今日、俺が悪魔である身の上、それも天使に変わりつつある悪魔という説明が難しい状態を話すのは得策ではないだろう。今日は、松田の番だったのだ。OLをやめ、一時的に無職になり、次は漫画家への転身を果たそうとする松田が、その身の上を俺に話す番だったのだ。だから今日は俺の話は出来ない。松田も漫画家を目指す決意を俺に話すのは並々ならぬ覚悟だっただろう。松田にとって大事なことであるはずのその話、その決意が、俺が身の上の告白をすることで薄れてしまう気がする。尊重するためにあえて何も言わないことも必要なのだ。
俺は次回があると勝手に思っていた。
そして! 松田はまだ、俺とベルゼブブ殿の関係を知らず、俺をアイドルオタクだと勘違いしている。その誤解は解かねばならない。真実ではないし、松田がアイドルオタクをどう思っているのかもまだ不明だ。

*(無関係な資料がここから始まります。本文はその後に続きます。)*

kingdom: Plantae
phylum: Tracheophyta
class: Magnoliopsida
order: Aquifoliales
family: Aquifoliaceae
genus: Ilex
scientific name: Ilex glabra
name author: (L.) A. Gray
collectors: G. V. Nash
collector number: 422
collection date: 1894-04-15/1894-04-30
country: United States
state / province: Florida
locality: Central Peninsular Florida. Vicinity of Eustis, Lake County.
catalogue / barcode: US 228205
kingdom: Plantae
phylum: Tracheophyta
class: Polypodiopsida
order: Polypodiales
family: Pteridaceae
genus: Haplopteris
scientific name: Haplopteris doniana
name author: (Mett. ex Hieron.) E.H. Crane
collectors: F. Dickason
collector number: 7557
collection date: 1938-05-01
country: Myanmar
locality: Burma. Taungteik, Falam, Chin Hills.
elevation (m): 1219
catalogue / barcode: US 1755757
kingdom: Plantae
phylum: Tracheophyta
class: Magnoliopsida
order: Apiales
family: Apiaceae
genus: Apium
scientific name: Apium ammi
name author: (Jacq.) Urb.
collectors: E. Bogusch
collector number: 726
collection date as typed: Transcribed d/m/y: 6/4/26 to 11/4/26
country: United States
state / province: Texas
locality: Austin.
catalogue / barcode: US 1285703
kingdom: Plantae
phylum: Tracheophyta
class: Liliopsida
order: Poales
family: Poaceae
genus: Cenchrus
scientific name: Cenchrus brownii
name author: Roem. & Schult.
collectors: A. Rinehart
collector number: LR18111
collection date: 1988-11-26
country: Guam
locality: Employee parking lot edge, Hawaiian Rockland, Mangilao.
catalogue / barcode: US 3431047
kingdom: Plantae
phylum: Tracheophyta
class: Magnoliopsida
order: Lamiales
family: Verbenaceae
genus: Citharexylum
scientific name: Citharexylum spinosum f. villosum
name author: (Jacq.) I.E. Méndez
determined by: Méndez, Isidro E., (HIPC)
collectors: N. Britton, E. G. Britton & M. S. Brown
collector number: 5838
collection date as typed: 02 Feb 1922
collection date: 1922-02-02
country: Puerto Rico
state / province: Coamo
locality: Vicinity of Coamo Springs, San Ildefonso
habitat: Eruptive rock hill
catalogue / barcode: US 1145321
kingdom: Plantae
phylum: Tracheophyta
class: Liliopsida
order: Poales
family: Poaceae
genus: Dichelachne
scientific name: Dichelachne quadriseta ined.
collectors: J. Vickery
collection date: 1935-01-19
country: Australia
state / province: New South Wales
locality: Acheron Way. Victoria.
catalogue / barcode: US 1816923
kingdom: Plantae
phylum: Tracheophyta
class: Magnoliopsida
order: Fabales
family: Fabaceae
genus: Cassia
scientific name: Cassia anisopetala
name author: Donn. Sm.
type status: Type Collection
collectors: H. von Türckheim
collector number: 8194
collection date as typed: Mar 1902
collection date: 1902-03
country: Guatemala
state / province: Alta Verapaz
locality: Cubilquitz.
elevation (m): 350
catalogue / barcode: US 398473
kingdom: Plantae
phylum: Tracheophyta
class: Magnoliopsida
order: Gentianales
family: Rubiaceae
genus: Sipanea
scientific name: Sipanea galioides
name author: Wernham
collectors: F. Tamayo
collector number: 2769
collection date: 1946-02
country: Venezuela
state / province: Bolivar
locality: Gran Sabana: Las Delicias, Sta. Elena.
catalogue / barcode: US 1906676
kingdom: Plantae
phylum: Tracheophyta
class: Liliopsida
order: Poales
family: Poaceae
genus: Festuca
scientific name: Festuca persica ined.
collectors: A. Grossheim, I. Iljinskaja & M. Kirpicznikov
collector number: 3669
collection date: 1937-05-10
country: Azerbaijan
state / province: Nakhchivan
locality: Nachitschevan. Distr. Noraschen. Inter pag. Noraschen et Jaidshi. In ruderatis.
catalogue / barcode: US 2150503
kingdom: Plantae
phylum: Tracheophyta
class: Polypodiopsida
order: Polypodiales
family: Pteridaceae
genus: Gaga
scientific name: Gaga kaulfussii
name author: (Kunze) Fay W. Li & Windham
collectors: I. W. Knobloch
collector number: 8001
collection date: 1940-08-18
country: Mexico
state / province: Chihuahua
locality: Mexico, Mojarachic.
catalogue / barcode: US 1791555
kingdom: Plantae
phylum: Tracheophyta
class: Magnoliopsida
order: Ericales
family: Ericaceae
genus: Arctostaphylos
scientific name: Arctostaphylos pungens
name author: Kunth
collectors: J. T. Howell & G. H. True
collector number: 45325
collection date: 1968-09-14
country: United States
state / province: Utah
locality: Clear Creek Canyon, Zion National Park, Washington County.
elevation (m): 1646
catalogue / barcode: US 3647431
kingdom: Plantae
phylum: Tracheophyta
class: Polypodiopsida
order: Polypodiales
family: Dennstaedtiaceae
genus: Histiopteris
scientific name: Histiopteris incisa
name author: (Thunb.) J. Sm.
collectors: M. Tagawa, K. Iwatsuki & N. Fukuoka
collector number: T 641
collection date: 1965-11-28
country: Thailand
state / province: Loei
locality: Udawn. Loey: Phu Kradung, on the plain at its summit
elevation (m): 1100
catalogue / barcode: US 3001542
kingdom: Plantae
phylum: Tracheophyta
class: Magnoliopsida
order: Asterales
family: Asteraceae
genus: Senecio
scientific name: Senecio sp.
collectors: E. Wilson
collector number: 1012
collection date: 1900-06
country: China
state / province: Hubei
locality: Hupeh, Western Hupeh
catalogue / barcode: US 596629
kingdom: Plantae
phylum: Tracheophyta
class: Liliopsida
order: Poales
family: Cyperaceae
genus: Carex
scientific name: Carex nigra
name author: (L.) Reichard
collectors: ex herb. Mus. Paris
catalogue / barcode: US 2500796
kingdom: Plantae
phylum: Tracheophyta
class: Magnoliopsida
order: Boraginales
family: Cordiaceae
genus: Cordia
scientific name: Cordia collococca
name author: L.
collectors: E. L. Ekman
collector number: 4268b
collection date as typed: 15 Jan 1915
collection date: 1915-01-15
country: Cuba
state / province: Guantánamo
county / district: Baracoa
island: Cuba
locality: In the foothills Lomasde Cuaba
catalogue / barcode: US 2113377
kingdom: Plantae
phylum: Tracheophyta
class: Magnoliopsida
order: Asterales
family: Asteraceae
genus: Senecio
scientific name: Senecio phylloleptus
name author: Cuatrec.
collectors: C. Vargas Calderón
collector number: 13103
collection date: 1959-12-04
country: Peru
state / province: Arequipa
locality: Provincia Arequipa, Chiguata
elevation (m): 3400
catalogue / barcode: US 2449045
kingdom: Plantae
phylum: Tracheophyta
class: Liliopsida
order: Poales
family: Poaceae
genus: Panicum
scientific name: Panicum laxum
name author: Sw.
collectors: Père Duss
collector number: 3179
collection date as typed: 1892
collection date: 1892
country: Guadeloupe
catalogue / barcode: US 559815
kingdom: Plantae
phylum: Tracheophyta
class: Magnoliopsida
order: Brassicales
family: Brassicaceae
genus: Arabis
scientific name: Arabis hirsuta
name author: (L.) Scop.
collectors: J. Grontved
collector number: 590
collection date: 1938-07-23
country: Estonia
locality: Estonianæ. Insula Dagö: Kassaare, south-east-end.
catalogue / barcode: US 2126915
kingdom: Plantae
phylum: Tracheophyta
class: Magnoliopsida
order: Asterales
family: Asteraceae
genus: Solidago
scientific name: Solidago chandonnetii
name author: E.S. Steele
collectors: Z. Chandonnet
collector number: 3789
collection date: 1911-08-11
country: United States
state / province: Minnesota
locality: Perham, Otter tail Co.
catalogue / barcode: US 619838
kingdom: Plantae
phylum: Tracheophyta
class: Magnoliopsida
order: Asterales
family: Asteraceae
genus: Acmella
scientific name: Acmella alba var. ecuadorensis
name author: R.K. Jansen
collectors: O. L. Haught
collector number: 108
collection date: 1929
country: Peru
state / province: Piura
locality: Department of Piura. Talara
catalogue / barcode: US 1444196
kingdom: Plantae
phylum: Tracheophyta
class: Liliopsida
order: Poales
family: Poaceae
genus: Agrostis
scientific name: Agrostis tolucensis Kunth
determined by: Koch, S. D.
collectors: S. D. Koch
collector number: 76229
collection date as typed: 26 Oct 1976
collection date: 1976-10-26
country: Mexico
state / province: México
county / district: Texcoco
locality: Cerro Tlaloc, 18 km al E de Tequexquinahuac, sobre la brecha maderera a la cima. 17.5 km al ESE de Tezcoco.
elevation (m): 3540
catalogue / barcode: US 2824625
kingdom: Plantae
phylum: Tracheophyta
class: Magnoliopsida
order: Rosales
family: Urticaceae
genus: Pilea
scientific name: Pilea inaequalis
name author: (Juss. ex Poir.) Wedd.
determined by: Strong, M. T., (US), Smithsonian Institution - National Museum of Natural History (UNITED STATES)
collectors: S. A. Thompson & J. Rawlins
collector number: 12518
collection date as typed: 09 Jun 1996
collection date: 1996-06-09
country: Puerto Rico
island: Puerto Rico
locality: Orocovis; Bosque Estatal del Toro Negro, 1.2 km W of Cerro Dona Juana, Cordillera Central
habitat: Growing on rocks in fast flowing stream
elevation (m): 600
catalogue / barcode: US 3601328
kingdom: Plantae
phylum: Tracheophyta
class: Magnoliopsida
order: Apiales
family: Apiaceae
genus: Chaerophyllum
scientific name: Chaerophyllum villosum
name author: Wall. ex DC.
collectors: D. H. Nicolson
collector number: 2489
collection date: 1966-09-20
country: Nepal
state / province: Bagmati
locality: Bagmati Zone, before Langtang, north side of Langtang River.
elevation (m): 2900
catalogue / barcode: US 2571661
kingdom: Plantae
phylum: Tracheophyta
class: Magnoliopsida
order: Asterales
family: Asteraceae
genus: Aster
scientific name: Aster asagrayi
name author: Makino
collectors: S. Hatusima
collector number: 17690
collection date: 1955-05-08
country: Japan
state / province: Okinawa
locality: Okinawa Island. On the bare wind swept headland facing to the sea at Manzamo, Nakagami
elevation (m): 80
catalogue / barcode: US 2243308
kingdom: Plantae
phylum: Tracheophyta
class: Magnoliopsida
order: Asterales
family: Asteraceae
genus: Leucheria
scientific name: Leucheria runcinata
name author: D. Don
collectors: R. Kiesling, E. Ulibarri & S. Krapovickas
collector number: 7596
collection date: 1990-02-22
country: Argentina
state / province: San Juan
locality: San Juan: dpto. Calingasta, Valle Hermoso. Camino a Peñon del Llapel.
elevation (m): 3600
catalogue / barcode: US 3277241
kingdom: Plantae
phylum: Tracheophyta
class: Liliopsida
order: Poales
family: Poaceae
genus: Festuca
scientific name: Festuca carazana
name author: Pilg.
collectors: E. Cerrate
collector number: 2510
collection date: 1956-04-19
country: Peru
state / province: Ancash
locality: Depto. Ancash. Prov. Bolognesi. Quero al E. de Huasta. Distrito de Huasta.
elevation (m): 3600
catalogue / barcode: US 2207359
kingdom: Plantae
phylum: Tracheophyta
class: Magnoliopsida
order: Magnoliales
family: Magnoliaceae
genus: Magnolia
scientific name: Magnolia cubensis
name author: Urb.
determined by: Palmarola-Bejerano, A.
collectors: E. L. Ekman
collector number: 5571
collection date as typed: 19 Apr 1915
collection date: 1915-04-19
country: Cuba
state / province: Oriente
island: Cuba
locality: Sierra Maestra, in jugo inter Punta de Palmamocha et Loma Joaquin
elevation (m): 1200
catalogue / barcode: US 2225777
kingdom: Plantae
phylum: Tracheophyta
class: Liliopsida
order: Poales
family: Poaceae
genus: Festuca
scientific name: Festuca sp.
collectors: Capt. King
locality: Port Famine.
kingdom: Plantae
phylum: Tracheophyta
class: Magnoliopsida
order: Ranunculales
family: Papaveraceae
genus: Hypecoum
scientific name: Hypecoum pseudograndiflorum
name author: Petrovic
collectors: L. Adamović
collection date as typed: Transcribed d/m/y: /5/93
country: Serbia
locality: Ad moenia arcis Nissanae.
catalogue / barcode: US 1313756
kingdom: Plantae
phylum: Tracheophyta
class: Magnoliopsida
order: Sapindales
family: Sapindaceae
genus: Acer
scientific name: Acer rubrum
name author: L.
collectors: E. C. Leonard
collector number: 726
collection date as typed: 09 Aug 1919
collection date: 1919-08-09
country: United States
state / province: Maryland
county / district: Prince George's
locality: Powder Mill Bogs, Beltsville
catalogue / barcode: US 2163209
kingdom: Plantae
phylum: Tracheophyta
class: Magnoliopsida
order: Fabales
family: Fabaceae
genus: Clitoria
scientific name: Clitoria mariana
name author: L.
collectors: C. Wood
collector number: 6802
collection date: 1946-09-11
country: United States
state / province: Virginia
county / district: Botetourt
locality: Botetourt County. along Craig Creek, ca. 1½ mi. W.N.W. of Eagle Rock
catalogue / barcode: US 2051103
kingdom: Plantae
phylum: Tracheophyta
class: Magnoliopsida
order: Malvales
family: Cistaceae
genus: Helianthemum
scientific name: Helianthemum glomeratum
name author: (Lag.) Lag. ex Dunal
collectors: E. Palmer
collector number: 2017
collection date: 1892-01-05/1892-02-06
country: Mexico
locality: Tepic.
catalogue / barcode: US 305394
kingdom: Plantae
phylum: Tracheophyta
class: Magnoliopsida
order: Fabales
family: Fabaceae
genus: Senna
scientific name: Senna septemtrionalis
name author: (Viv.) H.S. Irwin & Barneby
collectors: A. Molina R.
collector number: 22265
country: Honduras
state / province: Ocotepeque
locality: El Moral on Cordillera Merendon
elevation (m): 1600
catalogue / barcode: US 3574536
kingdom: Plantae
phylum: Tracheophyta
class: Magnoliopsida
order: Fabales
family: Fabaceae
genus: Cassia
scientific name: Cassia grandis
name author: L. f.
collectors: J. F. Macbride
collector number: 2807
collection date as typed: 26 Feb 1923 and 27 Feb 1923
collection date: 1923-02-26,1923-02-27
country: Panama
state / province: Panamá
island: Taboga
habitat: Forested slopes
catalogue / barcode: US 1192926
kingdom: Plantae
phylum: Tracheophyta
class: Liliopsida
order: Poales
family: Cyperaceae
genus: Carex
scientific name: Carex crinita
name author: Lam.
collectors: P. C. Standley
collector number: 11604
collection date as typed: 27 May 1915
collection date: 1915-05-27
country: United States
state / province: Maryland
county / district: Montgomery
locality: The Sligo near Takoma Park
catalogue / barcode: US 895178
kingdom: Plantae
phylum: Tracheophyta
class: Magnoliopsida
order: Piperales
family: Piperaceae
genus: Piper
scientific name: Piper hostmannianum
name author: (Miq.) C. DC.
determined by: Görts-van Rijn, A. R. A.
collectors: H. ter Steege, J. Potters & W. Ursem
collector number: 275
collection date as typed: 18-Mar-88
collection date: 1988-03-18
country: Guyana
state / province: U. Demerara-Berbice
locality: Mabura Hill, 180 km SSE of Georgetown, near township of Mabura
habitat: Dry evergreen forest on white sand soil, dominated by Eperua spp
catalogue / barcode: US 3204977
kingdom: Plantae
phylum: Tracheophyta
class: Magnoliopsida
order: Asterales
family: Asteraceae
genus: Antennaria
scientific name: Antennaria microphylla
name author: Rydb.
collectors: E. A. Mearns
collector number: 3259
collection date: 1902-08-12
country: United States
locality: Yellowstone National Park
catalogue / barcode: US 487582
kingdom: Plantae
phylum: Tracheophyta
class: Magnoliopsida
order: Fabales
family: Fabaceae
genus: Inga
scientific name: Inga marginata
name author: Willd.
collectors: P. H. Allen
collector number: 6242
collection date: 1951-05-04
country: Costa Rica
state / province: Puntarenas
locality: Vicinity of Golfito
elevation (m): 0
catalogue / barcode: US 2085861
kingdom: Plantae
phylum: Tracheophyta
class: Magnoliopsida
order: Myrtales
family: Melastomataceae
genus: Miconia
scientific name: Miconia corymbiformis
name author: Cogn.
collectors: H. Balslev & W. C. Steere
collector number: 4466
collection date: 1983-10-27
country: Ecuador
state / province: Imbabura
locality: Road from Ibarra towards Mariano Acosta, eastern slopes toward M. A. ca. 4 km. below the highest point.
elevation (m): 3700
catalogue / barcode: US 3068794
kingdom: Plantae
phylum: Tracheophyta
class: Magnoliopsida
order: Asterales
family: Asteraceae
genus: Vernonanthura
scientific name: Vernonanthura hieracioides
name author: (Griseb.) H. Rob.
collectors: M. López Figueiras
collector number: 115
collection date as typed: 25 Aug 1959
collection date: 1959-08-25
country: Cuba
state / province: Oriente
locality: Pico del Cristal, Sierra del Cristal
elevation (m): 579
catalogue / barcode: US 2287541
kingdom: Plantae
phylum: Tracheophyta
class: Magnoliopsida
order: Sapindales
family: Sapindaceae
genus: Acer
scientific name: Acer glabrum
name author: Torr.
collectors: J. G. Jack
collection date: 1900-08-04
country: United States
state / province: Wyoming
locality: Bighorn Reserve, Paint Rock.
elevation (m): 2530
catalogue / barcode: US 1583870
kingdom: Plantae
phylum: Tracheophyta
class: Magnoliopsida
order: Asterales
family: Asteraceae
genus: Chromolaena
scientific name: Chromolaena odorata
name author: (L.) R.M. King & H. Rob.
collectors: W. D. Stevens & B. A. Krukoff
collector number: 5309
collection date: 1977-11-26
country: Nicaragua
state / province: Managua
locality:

「……ヴェルさんの知り合いで、絵とか得意な人いませんか?」
「絵か?」
「漫画の手伝い、或いはわたしに絵を教えてくれるような人がいたら助かるなぁって」
再び松田の顔が火炎の如き真紅に染まる。まだ、松田の中では漫画家を目指すという言葉はそれほどに重いのだろう。それ故に俺は丁重かつ慎重にそのことを扱わねばならない。
「もちろん、タダとは言いません。いや、忘れていいです。本当に図々しいですよね。ちょっと疲れてるんですよ」
真っ先に浮かんだのは鈴木だ。鈴木は文才と画才に長ける才媛。だが鈴木はプロであり、環境や報酬を選べる立場にある。加えて苛烈な鈴木は松田との相性が悪いように感じる。それに鈴木は多忙だ。しかも三枝の育成が鈴木の仕事である。やり方に問題はあれど、三枝を放り出すことだけはしてほしくない。
次に浮かんだのは三枝だ。時間と伸びしろを過分に持ち、イラストを得意とする鈴木の直弟子ということは三枝にも絵の才能はあるのかもしれない。いくら三枝がダメだとしても、松田は三枝を決定的に壊すような性格には思えない。三枝と松田、両者の環境を変えるためにも三枝を紹介するのはいいのかもしれないが……。松田にはそんな余裕はないだろう。それに本音を言えば、俺は三枝には、いつか鈴木に感謝するようになって欲しいと思っている。